***** Texte *****

Emploi des cadres. « On assiste à un retournement du marché », estime Marie-Laure Collet, vice-présidente de l’Apec

Après deux années passées à la tête du conseil d’administration de l’Association pour l’emploi des cadres* (Apec), la Bretonne Marie-laure Collet se confie sur son mandat au sein de cette organisation privée et paritaire chargée d’aider les cadres et les jeunes diplômés de l’enseignement supérieur dans leur parcours professionnel. Femme, cheffe d’entreprise, issue des territoires, experte en politique de formation et ressources humaines, elle a parfois dû se battre, « plus qu’un homme », pour faire valoir ses idées. Sa soif d’apprendre, son engagement et la culture « apécienne » auront été ses meilleurs alliés. Employabilité, formation, loi France Travail … Retour sur deux années particulièrement intenses.

Que retenez-vous de ce premier mandat national ?

Je suis une apprenante et j’ai énormément appris en deux ans. Tout d’abord, sur le paritarisme et les jeux de positionnement des syndicats, les uns par rapport aux autres. Je peux dire que je suis devenue politique, moi qui suis quelqu’un de direct par nature et dans l’efficience. En prenant ce mandat national, j’ai pu mesurer combien, globalement, les solutions qui partent de la base, de la réalité du terrain, ne sont pas suffisamment entendues et prises en compte. Grâce à mon parcours de cheffe d’entreprise et ma connaissance des politiques de formation et RH, j’ai compris assez vite ce qu’était l’Apec et où je voulais l’amener.

 

Quelles ont été vos priorités ?

L’un des piliers majeurs de mon mandat a été de renforcer la présence de notre association à travers les divers territoires de la France : l’Hexagone et en Outre-mer. Je l’avais dit dès le début, je suis une femme des territoires convaincue des spécificités à prendre en compte dans toutes les politiques économiques et surtout sur celles de l’emploi. Si j’ai été respectée par toutes et tous, je n’ai pas eu la même écoute que si j’avais été un homme. C’est une chose qui s’observe dans le regard de l’autre et que beaucoup de femmes élues ressentent. J’ai énormément travaillé pour me faire entendre. Par chance, il règne au sein du conseil d’administration de l’Apec un esprit de consensus et une bienveillance qui m’ont aidés à prendre confiance. Les élus de la République, qui par le passé m’impressionnaient, sont devenus des interlocuteurs comme les autres auprès desquels je me dois de faire passer des messages, qu’ils soient ou non conformes à leur vision. J’ai maintenu un engagement ferme pour ancrer notre association au cœur des discussions cruciales sur l’évolution du monde du travail. Nous sommes conscients que le paysage professionnel évolue et, avec lui, nos responsabilités.

 

A quoi faites-vous référence en particulier ?

***** Données fournies *****

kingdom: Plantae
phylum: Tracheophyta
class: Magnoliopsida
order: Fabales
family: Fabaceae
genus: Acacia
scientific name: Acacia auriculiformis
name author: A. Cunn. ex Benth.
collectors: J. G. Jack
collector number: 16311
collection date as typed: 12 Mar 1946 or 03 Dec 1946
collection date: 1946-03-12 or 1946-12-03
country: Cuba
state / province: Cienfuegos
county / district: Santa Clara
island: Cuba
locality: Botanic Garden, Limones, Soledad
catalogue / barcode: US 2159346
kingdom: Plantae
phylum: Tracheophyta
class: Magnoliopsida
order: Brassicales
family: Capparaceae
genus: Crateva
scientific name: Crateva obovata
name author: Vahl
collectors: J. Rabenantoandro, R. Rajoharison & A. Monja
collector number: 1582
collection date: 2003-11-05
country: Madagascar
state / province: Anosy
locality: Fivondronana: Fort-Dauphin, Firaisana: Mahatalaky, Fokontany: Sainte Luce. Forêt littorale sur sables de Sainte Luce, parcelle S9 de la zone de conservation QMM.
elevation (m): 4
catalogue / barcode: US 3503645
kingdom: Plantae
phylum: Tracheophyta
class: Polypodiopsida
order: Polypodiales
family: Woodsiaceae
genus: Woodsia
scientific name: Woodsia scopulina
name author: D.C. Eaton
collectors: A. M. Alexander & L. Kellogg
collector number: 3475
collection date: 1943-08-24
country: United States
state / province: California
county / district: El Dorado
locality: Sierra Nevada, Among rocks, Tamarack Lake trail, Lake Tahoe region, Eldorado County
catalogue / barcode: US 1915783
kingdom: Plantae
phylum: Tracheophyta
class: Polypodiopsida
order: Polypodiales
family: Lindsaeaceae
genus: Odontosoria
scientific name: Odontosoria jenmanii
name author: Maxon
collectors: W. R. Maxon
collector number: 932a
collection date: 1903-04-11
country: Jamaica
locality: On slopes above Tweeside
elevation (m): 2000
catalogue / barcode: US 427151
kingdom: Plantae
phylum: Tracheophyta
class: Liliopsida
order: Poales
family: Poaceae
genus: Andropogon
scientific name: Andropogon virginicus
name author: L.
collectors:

*****

Consigne: Recopiez l'entretien à partir de « Que retenez-vous de » et jusqu'à « je voulais l’amener. » inclus. Le listing n'a aucun rôle dans ce travail.

Réponse:
Que retenez-vous de ce premier mandat national ?

Je suis une apprenante et j’ai énormément appris en deux ans. Tout d’abord, sur le paritarisme et les jeux de positionnement des syndicats, les uns par rapport aux autres. Je peux dire que je suis devenue politique, moi qui suis quelqu’un de direct par nature et dans l’efficience. En prenant ce mandat national, j’ai pu mesurer combien, globalement, les solutions qui partent de la base, de la réalité du terrain, ne sont pas suffisamment entendues et prises en compte. Grâce à mon parcours de cheffe d’entreprise et ma connaissance des politiques de formation et RH, j’ai compris assez vite ce qu’était l’Apec et où je voulais l’amener.